Two gay men have filed a federal lawsuit claiming officers from the Cleveland Police Department beat them and humiliated them in two separate incidents last April.
Jonathan Simcox and Steven Ondo say they were walking home from a restaurant on April 2, 2011, when they had a disagreement. As a result, they temporarily parted company. When Simcox reached their home and found he did not have the key to the front door, he began calling out for Ondo. It was then that he was confronted by a neighbor who, unbeknownst to them, happened to be an off-duty police officer. The man was shouting that he should shut up and stop disturbing the peace. Simcox denied he was doing so.
Simcox claims that the man, physically much larger than him, then became increasingly aggressive. After repeatedly asking the man to leave his property, Simcox claims he was “cornered” by the off-duty police officer. Simcox says that he then attempted to push by the off-duty officer, whereby the man knocked him to the ground and, he claims, punched him repeatedly. Steven Ondo, hearing Simcox call out to him, came to Simcox’s aid and began struggling with the neighbor but, because of his slight build, was physically unable to restrain the off-duty officer. Then, when another pair of neighbors came out and the off-duty officer was distracted, the struggle was finally broken up.
The two men claim that, a short time later, a number of officers showed up at their home and they were arrested and taken into custody. They learned that the off-duty officer had called the department alleging that the two men were the ones to have assaulted him.
Simcox claims that during the process of arrest he received more injuries to his arms and that by the time he got to the station they were “covered” in blood. Requests to have their injuries documented were, according to the suit, denied. However, a scrape sustained by Simcox was so severe that the jail nurse had to administer a tetanus shot, of which there is a record. The pair spent three days in jail for their alleged offenses but all charges were later dropped.
They left jail feeling lucky that at last their ordeal was over.

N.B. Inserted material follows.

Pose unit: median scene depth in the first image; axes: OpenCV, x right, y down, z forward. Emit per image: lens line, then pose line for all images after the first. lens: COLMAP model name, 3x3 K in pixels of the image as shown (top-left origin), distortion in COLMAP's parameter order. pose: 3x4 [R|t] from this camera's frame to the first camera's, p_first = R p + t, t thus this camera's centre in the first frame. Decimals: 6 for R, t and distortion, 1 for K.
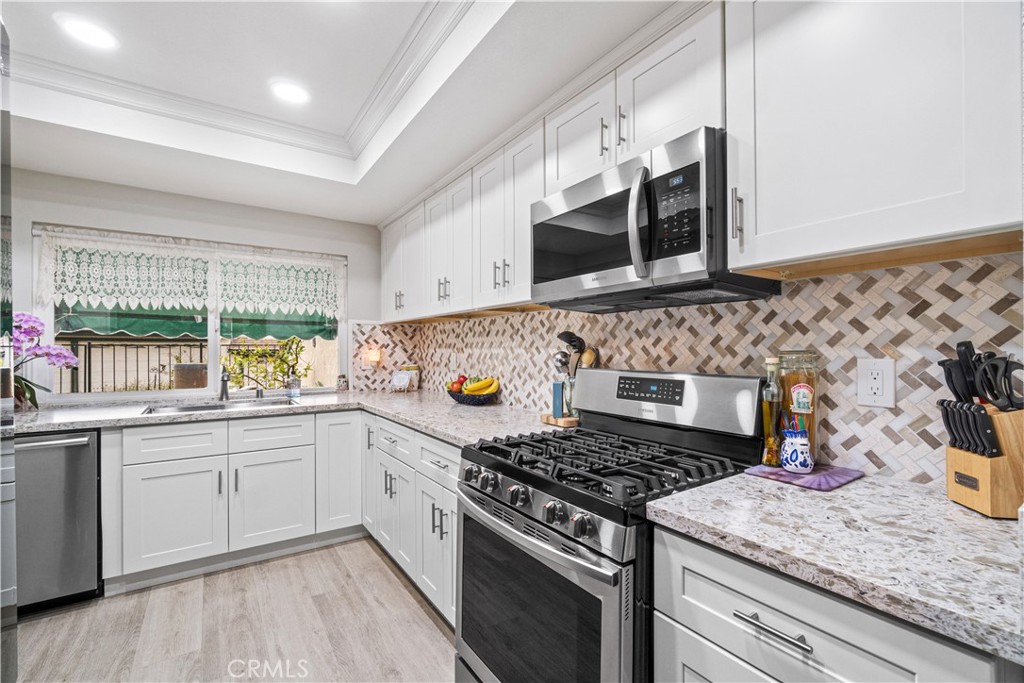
lens RADIAL K [[444.5, 0, 505.5], [0, 444.5, 346.1], [0, 0, 1]] dist [-0.002923, -0.000058]
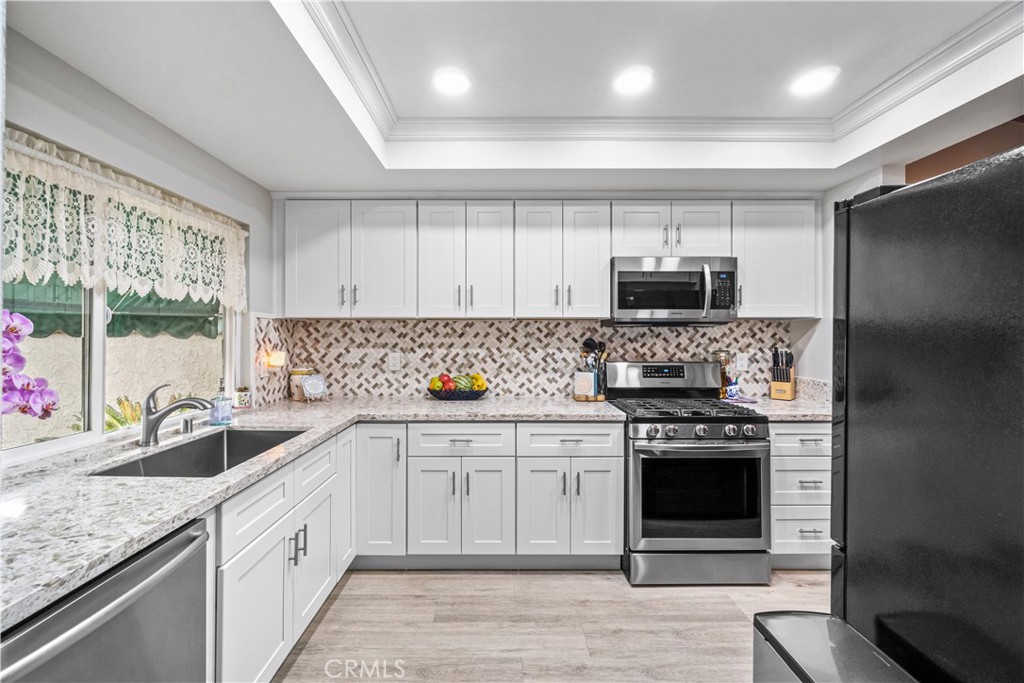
lens RADIAL K [[447.5, 0, 506.2], [0, 447.5, 333.2], [0, 0, 1]] dist [-0.001605, -0.000108]
pose [[0.551563, 0.005995, 0.834112, -1.460372], [-0.006704, 0.999974, -0.002754, -0.049054], [-0.834106, -0.004073, 0.551589, 0.462941]]
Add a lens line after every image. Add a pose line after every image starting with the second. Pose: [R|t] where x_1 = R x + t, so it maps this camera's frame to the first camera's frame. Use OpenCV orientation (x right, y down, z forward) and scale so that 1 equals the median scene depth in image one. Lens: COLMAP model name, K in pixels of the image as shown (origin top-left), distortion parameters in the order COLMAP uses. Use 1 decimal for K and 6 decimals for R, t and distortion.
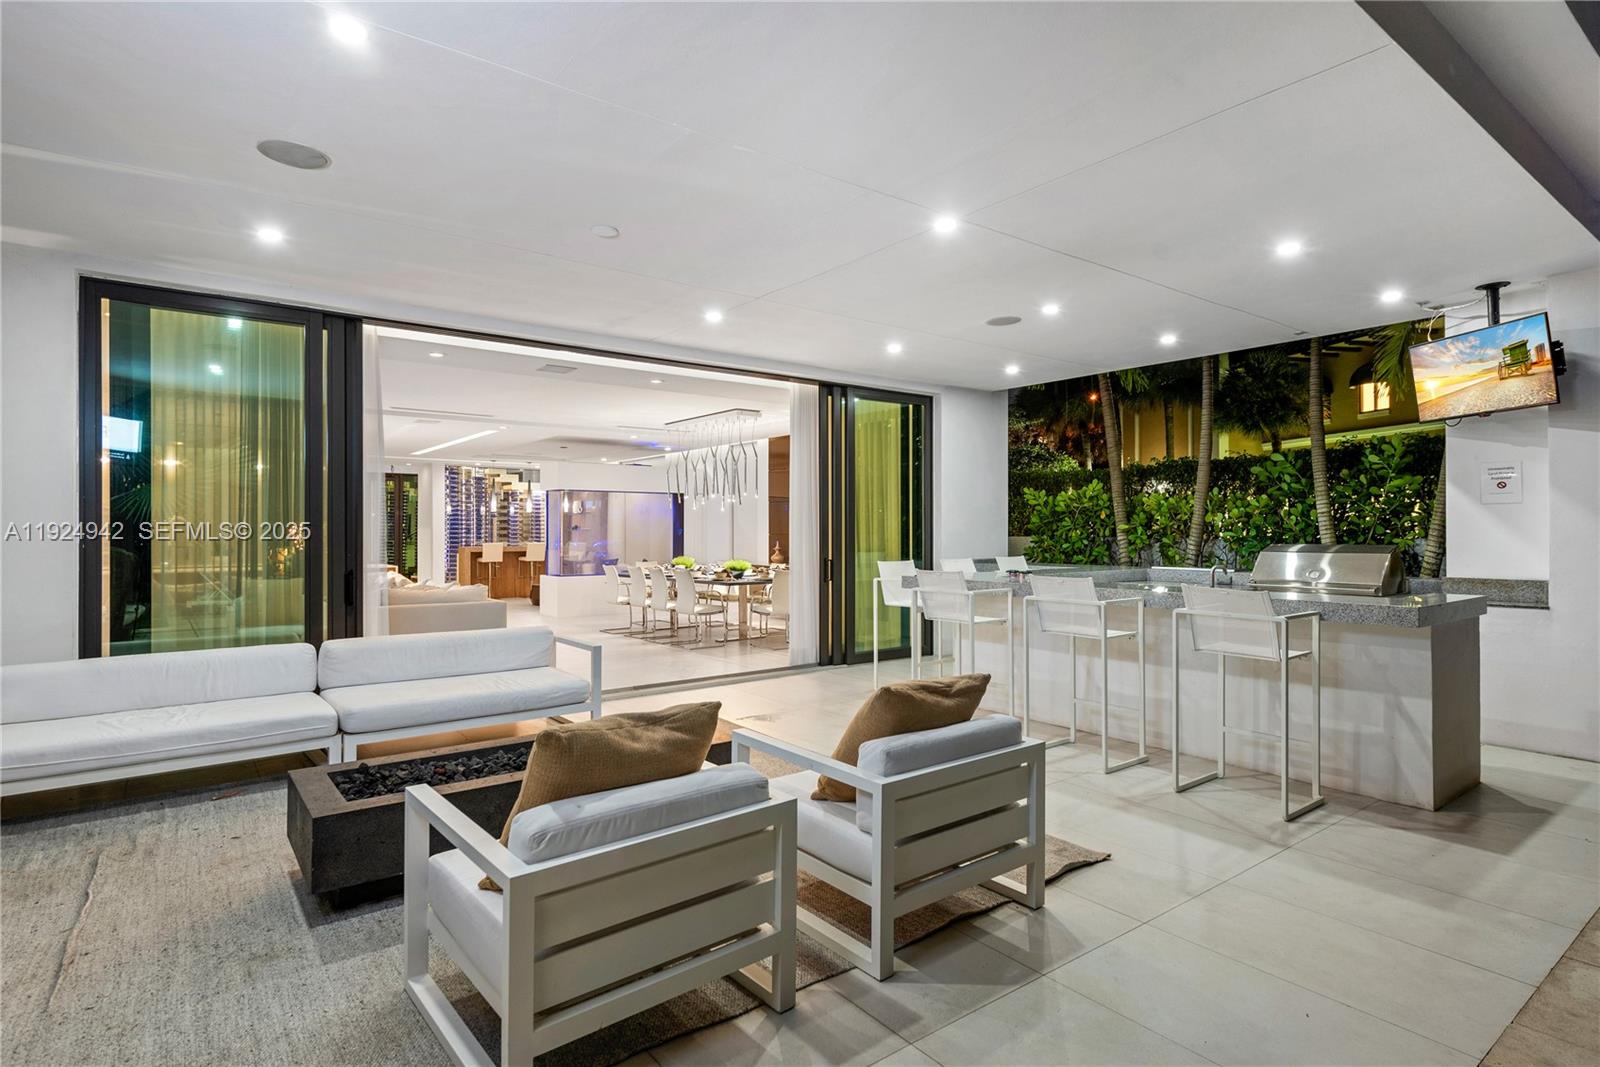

However, a week later, the pair faced a rude awakening when there came a loud knock at the door.
According to the lawsuit, “6 or 7 members of the SWAT/and or Warrant Team” were on a sweep that day. Ondo and Simcox said officers then informed them they were wanted on a warrant that was issued for, “assaulting a peace officer.”
The men said each time they tried asking questions, the officers became increasingly violent.
“The officer in the glasses grabbed me by my shirt, and punched me twice in the face, after he punched me, he threw me up against the wall,” said Simcox.
Simcox says at the time of the arrest, he and his partner were wearing only underwear and t-shirts. When Simcox’s brother asked police if he could get them some pants and shoes, one of the officers allegedly responded by saying, “You can go get them shoes, but faggots don`t deserve to wear pants in jail.”
Regarding this, the suit claims:
[Police forced] Steven and Jonathan to wear only their underwear during their forced removal from their home, seizure, and subsequent transport in the Cleveland police van that took them to jail. Members of the Cleveland Police continued to refuse Steven and Jonathan their pants during transport and while they were prisoners in jail. Despite repeatedly pleading for pants to cover themselves, the jail staff finally relented and provided each a jumpsuit after more than a day had passed.
The suit goes on to say:
Confident that they had done nothing wrong, Steven and Jonathan each refused any plea agreement from the Cuyahoga County Prosecutor’s office. The Prosecutors were aware of the derogatory and prejudicial conduct of the officers during their arrest but turned a blind eye to the officers’ conduct. The case proceeded to trial and Judge Stuart Friedman found Steven and Jonathan Not Guilty on each of the contrived charges brought against them.
The firm representing the pair, David B. Malik & Associates, says it believes the pair’s rights were violated, in part, because of their sexuality. The suit says the pair wish to file against the police department in order to ensure that this treatment does not happen again. It notes that Cleveland will host the Gay Games in 2014 and that it is paramount the public have confidence in the police department.
The police department, citing general procedure where lawsuits are concerned, has declined to make a comment to the media.